Background Papillary thyroid carcinoma (PTC) is the most common thyroid carcinoma, which is prone to cervical lymph node metastasis (CLNM). We aim to analyze the correlation between clinical information, ultrasonic (US) measurements of PTC and CLNM. Methods A total of 1335 patients who underwent thyroidectomy and had pathologically confirmed unifocal PTC were enrolled in the retrospective research. Univariate analysis and logistic analysis were performed to predict CLNM in PTC. Receiver operating characteristic (ROC) curve was used to evaluate the diagnostic performance. Results Univariate analysis showed that gender, age, tumour maximum diameter and volume, cross-sectional and longitudinal aspect ratio were related to CLNM (P<0.05). Logistic analysis showed that gender, age, tumour maximum diameter and volume were independent correlative factors.

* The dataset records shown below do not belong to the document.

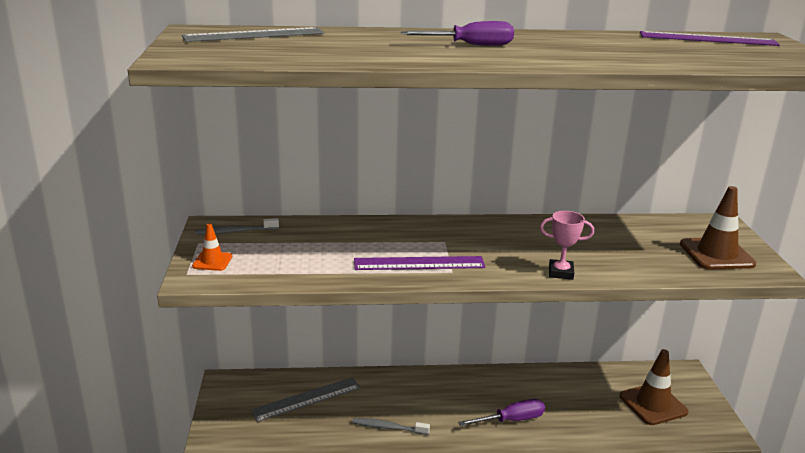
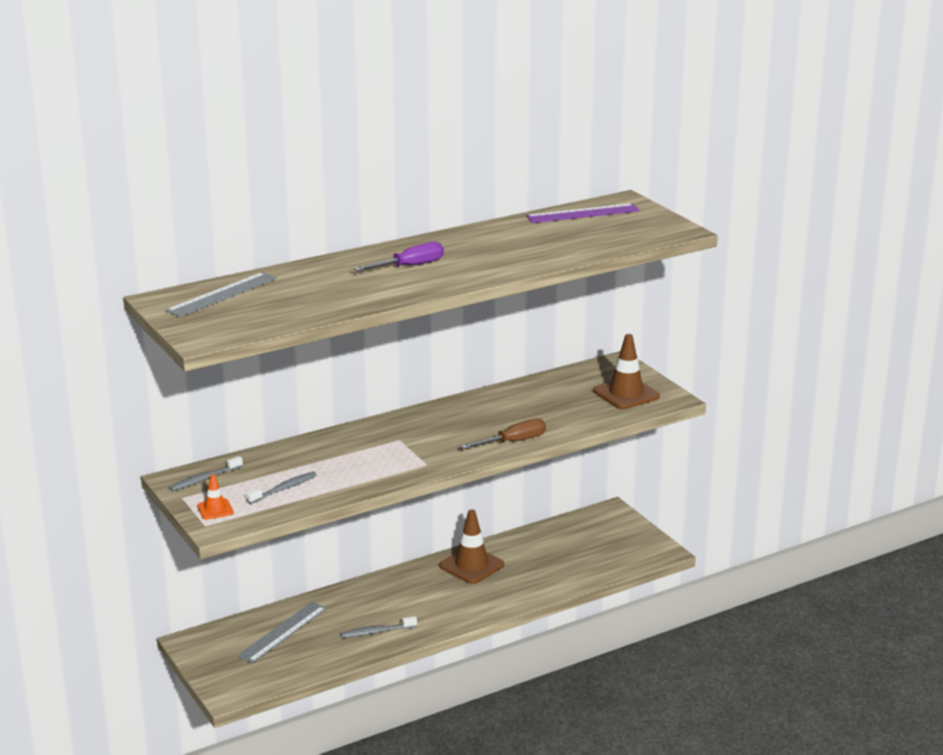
camera: 25 degrees left, 0 degrees up
(293, 259) = (284, 489): none -> grey toothbrush
(419, 263) = (394, 464): purple ruler -> none
(511, 420) = (481, 594): purple screwdriver -> none
(560, 272) = (513, 442): pink trophy -> brown screwdriver
(653, 404) = (595, 546): brown traffic cone -> brown traffic cone (471, 565)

The ROC curve was established based on the correlative factors screened by regression analysis. The AUC of the tumour maximum diameter and volume was 0.738 and 0.733, respectively. ANOVA variance analysis on positive and negative group, tumour maximum diameter and volume, cross-sectional and longitudinal aspect ratio had statistical significance (P < 0.05). Conclusion Independent correlative factors for CLNM in patients with unifocal PTC were younger age, male, larger tumour. For tumour with larger volume, central, lateral or both lymph node metastasis should be checked in advance, it would rule as a guidance to perform FNA for CLNM before surgery.